## Task to carry out
For each record here, output an exact copy.

[Collected data entries]
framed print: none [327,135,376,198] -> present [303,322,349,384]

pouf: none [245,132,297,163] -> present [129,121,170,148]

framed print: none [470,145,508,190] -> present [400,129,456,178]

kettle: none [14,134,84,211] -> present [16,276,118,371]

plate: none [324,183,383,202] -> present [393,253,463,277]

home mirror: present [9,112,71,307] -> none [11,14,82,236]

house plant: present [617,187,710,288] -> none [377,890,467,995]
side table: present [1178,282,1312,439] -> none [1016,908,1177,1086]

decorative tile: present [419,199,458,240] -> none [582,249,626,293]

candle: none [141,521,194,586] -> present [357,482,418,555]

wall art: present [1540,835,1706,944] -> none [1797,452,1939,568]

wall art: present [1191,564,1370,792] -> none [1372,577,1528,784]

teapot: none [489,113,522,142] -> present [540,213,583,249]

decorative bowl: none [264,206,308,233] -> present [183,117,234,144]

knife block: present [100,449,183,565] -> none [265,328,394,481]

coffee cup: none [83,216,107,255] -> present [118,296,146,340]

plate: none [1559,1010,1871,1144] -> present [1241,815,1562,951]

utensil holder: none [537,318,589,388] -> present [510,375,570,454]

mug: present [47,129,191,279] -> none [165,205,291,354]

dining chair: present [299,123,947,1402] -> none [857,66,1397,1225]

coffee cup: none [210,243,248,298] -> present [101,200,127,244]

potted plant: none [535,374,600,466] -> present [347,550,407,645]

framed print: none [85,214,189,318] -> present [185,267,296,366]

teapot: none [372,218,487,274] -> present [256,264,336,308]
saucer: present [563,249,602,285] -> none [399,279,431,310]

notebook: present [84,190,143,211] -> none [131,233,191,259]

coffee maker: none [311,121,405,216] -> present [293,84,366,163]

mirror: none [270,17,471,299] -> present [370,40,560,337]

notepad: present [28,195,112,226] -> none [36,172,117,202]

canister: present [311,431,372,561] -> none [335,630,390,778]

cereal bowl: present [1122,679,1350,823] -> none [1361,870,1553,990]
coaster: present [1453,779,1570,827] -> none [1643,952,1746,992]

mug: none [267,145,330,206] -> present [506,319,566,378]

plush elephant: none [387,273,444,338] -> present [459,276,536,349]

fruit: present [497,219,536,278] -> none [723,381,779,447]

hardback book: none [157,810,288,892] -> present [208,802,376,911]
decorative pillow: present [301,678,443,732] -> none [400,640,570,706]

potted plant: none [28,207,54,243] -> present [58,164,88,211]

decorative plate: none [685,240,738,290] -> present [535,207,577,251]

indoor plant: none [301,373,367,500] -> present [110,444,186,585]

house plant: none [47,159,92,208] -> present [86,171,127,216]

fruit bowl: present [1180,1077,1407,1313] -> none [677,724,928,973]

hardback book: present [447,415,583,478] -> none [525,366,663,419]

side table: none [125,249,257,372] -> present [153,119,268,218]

## Response to the task
framed print: none [327,135,376,198] -> present [303,322,349,384]

pouf: none [245,132,297,163] -> present [129,121,170,148]

framed print: none [470,145,508,190] -> present [400,129,456,178]

kettle: none [14,134,84,211] -> present [16,276,118,371]

plate: none [324,183,383,202] -> present [393,253,463,277]

home mirror: present [9,112,71,307] -> none [11,14,82,236]

house plant: present [617,187,710,288] -> none [377,890,467,995]
side table: present [1178,282,1312,439] -> none [1016,908,1177,1086]

decorative tile: present [419,199,458,240] -> none [582,249,626,293]

candle: none [141,521,194,586] -> present [357,482,418,555]

wall art: present [1540,835,1706,944] -> none [1797,452,1939,568]

wall art: present [1191,564,1370,792] -> none [1372,577,1528,784]

teapot: none [489,113,522,142] -> present [540,213,583,249]

decorative bowl: none [264,206,308,233] -> present [183,117,234,144]

knife block: present [100,449,183,565] -> none [265,328,394,481]

coffee cup: none [83,216,107,255] -> present [118,296,146,340]

plate: none [1559,1010,1871,1144] -> present [1241,815,1562,951]

utensil holder: none [537,318,589,388] -> present [510,375,570,454]

mug: present [47,129,191,279] -> none [165,205,291,354]

dining chair: present [299,123,947,1402] -> none [857,66,1397,1225]

coffee cup: none [210,243,248,298] -> present [101,200,127,244]

potted plant: none [535,374,600,466] -> present [347,550,407,645]

framed print: none [85,214,189,318] -> present [185,267,296,366]

teapot: none [372,218,487,274] -> present [256,264,336,308]
saucer: present [563,249,602,285] -> none [399,279,431,310]

notebook: present [84,190,143,211] -> none [131,233,191,259]

coffee maker: none [311,121,405,216] -> present [293,84,366,163]

mirror: none [270,17,471,299] -> present [370,40,560,337]

notepad: present [28,195,112,226] -> none [36,172,117,202]

canister: present [311,431,372,561] -> none [335,630,390,778]

cereal bowl: present [1122,679,1350,823] -> none [1361,870,1553,990]
coaster: present [1453,779,1570,827] -> none [1643,952,1746,992]

mug: none [267,145,330,206] -> present [506,319,566,378]

plush elephant: none [387,273,444,338] -> present [459,276,536,349]

fruit: present [497,219,536,278] -> none [723,381,779,447]

hardback book: none [157,810,288,892] -> present [208,802,376,911]
decorative pillow: present [301,678,443,732] -> none [400,640,570,706]

potted plant: none [28,207,54,243] -> present [58,164,88,211]

decorative plate: none [685,240,738,290] -> present [535,207,577,251]

indoor plant: none [301,373,367,500] -> present [110,444,186,585]

house plant: none [47,159,92,208] -> present [86,171,127,216]

fruit bowl: present [1180,1077,1407,1313] -> none [677,724,928,973]

hardback book: present [447,415,583,478] -> none [525,366,663,419]

side table: none [125,249,257,372] -> present [153,119,268,218]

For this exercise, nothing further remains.